> [作业 1] 逐字抄录链表求助帖中从“我是用的成绩管理做的实验,你”到“void jianliAbiao()”的文字。
> [作业 2] 链表求助帖中的回帖者合并两个成绩表时,遇到相同的学号会如何处理?
> [作业 3] 请续写链表求助帖,从其最后一行之后接着写。

> [所给文本]
■ ■ ■

[求助]编一个简单链表的程序
编程,根据输入的数建立两个递增排序的单链表A,B,用两个链表中相同的元素按递减有序生成一个新的链表,要求新的链表中没有重复元素。
有谁可以帮我新手一下,谢谢了。
我是用的成绩管理做的实验,你可以参考一下,当合并两个成绩表时,相同的学号就只输出第一个成绩表的纪录。
程序如下:
#include<stdio.h>
#include<stdlib.h>
struct node
{
int id;
char name[10];
float math,english,computer;
struct node *next;
};
struct node *ahead,*bhead,*chead;
void jianliAbiao()
{
float a;
struct node *p,*q;
if(ahead==NULL)
{
ahead=(struct node *) malloc(sizeof(struct node));
ahead->next=NULL;
}
p=(struct node *) malloc(sizeof(struct node));
printf(" qingshuruxuehao:");
scanf("%d",&p->id);
printf(" qingshuruxingming:");
scanf("%s",&p->name);
for(;;)
{
printf(" qingshuruyingyu(0~100):");
scanf("%f",&a);
if(a<0||a>100)
{
printf(" shuruyingyuyouwu!\n");
continue;
}
else break;
}
p->english=a;
for(;;)

■ ■ ■

> [数据摘录]
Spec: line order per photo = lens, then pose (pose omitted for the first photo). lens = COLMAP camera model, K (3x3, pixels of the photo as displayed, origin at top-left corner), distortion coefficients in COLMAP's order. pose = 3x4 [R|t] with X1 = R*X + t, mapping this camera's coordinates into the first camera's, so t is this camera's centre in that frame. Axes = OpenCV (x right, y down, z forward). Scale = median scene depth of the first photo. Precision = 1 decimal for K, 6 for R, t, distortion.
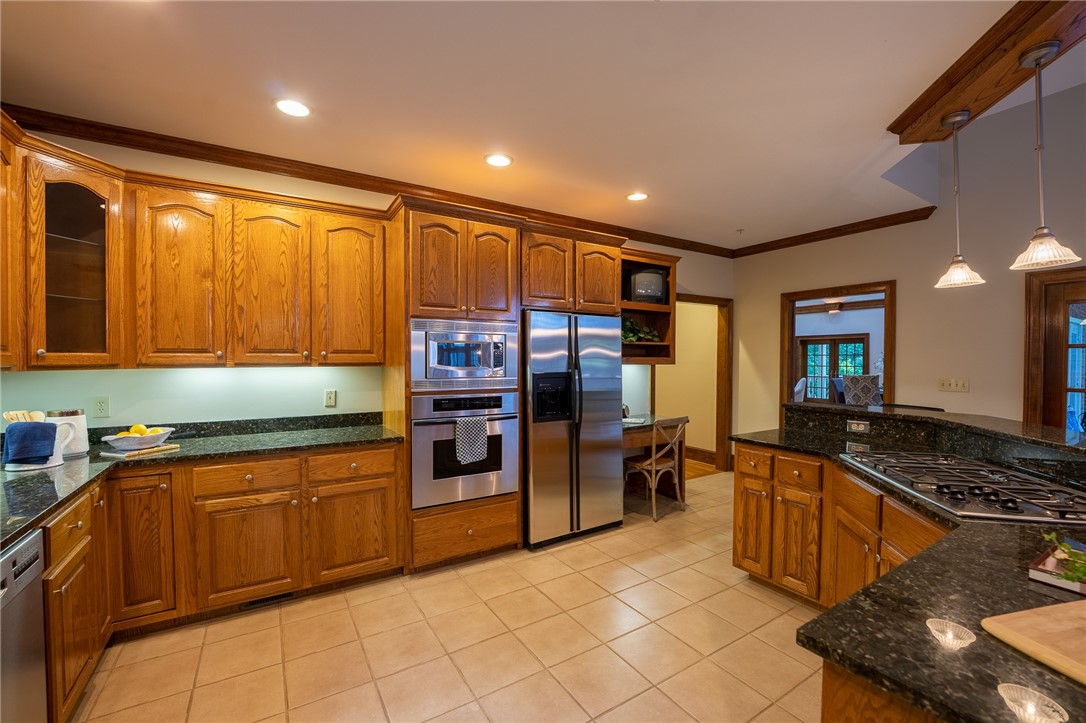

■ ■ ■

> [答题区 1]
我是用的成绩管理做的实验,你可以参考一下,当合并两个成绩表时,相同的学号就只输出第一个成绩表的纪录。
程序如下:
#include<stdio.h>
#include<stdlib.h>
struct node
{
int id;
char name[10];
float math,english,computer;
struct node *next;
};
struct node *ahead,*bhead,*chead;
void jianliAbiao()

> [答题区 2] 只输出第一个成绩表的纪录。

> [答题区 3]
{
printf(" qingshurushuxue(0~100):");
scanf("%f",&a);
if(a<0||a>100)
{
printf(" shurushuxueyouwu!\n");
continue;
}
else break;
}
p->math=a;
for(;;)
{
printf(" qingshurujisuanji(0~100):");
scanf("%f",&a);
if(a<0||a>100)
{
printf(" shurujisuanjiyouwu!\n");
continue;
}
else break;
}
p->computer=a;
p->next=NULL;
q=ahead;
if(ahead->next==NULL)
{
ahead->next=p;
}
else
{
while(q->next!=NULL)
q=q->next;q->next=p;
}
}
void jianliBbiao()
{
float a;
struct node *p,*q;
if(bhead==NULL)
{
bhead=(struct node *) malloc(sizeof(struct node));
bhead->next=NULL;
}
p=(struct node *) malloc(sizeof(struct node));
printf(" qingshuruxuehao:");
scanf("%d",&p->id);
printf(" qingshuruxingming:");
scanf("%s",&p->name);
for(;;)
{
printf(" qingshuruyingyu(0~100):");
scanf("%f",&a);
if(a<0||a>100)
{
printf(" shuruyingyuyouwu!\n");
continue;
}
else break;
}
p->english=a;
for(;;)
{
printf(" qingshurushuxue(0~100):");
scanf("%f",&a);
if(a<0||a>100)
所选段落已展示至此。